**PROBLEM TO SOLVE:**
Show every line from the entries that follow which holds the word "index".

Collection entries:
....

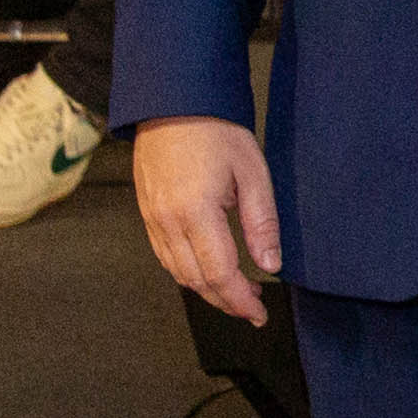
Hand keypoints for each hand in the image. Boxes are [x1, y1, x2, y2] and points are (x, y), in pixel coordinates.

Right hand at [133, 117, 282, 323]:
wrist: (173, 103)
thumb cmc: (215, 131)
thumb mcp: (253, 173)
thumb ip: (262, 223)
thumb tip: (271, 265)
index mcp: (195, 212)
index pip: (219, 274)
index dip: (240, 301)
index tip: (259, 315)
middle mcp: (166, 220)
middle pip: (195, 280)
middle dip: (225, 301)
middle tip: (253, 308)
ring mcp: (151, 217)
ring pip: (176, 271)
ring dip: (206, 289)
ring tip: (236, 292)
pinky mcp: (146, 212)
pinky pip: (164, 254)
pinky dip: (186, 271)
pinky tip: (208, 270)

....

**ANSWER:**
index mcp: (195, 212)
index pip: (219, 274)
index dip: (240, 301)
index tip: (259, 315)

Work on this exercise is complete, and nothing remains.